Copy out the entries below word for word, from the start of the entries through the line that contains "తీర్చుకోవాలనుకుంటాడు", including both ends. Leave the pictures out of your answer.
===== EXERCISE DATA
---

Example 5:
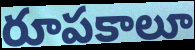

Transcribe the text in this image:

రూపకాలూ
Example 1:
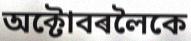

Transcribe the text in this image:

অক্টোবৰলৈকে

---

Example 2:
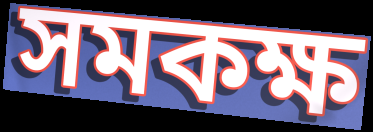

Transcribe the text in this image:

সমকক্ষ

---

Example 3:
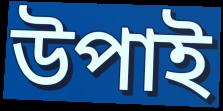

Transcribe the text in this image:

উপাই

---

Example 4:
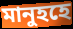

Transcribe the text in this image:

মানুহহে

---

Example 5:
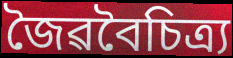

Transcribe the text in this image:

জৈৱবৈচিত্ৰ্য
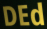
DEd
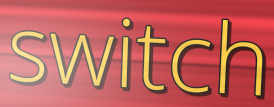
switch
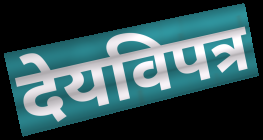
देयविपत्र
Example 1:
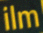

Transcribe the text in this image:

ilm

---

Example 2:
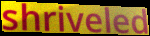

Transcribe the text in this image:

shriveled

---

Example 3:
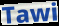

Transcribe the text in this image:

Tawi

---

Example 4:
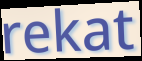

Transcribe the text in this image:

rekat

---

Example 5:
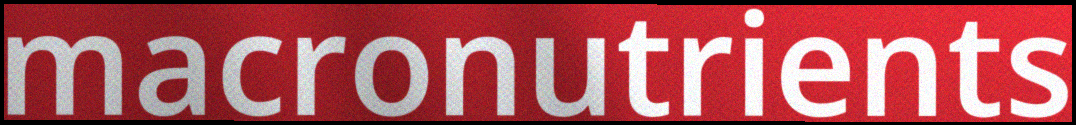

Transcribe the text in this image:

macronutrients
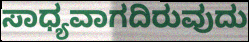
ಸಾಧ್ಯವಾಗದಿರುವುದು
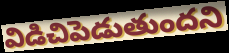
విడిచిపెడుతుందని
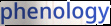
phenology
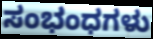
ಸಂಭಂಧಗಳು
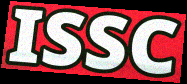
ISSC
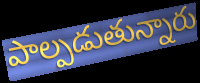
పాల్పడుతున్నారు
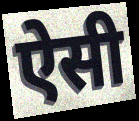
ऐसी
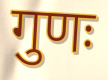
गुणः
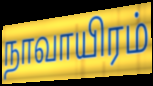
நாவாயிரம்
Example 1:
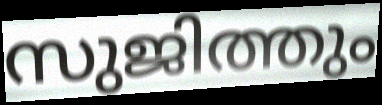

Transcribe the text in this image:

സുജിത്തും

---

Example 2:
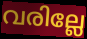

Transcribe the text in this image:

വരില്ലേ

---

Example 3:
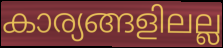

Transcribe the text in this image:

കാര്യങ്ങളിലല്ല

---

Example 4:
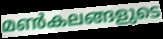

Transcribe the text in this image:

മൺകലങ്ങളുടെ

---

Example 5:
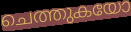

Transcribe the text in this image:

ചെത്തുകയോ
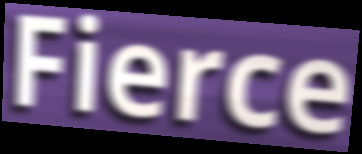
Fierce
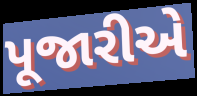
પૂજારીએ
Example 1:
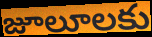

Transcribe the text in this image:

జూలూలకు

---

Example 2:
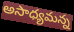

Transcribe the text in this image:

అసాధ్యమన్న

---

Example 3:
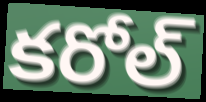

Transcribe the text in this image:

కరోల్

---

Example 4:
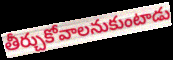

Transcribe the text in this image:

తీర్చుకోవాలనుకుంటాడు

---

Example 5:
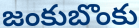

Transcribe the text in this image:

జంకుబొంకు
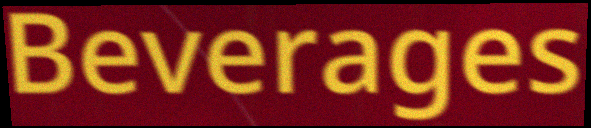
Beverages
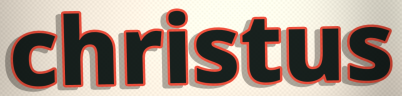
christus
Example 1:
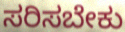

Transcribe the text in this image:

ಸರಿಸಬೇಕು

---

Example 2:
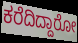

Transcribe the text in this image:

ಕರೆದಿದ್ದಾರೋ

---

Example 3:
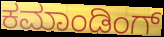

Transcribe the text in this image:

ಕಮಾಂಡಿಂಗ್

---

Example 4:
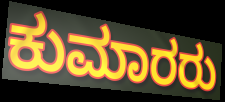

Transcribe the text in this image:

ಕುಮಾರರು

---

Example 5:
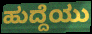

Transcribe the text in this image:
==========
■ ANSWER TO THIS PROBLEM ■
---

Example 5:

Transcribe the text in this image:

రూపకాలూ
Example 1:

Transcribe the text in this image:

অক্টোবৰলৈকে

---

Example 2:

Transcribe the text in this image:

সমকক্ষ

---

Example 3:

Transcribe the text in this image:

উপাই

---

Example 4:

Transcribe the text in this image:

মানুহহে

---

Example 5:

Transcribe the text in this image:

জৈৱবৈচিত্ৰ্য
DEd
switch
देयविपत्र
Example 1:

Transcribe the text in this image:

ilm

---

Example 2:

Transcribe the text in this image:

shriveled

---

Example 3:

Transcribe the text in this image:

Tawi

---

Example 4:

Transcribe the text in this image:

rekat

---

Example 5:

Transcribe the text in this image:

macronutrients
ಸಾಧ್ಯವಾಗದಿರುವುದು
విడిచిపెడుతుందని
phenology
ಸಂಭಂಧಗಳು
ISSC
పాల్పడుతున్నారు
ऐसी
गुणः
நாவாயிரம்
Example 1:

Transcribe the text in this image:

സുജിത്തും

---

Example 2:

Transcribe the text in this image:

വരില്ലേ

---

Example 3:

Transcribe the text in this image:

കാര്യങ്ങളിലല്ല

---

Example 4:

Transcribe the text in this image:

മൺകലങ്ങളുടെ

---

Example 5:

Transcribe the text in this image:

ചെത്തുകയോ
Fierce
પૂજારીએ
Example 1:

Transcribe the text in this image:

జూలూలకు

---

Example 2:

Transcribe the text in this image:

అసాధ్యమన్న

---

Example 3:

Transcribe the text in this image:

కరోల్

---

Example 4:

Transcribe the text in this image:

తీర్చుకోవాలనుకుంటాడు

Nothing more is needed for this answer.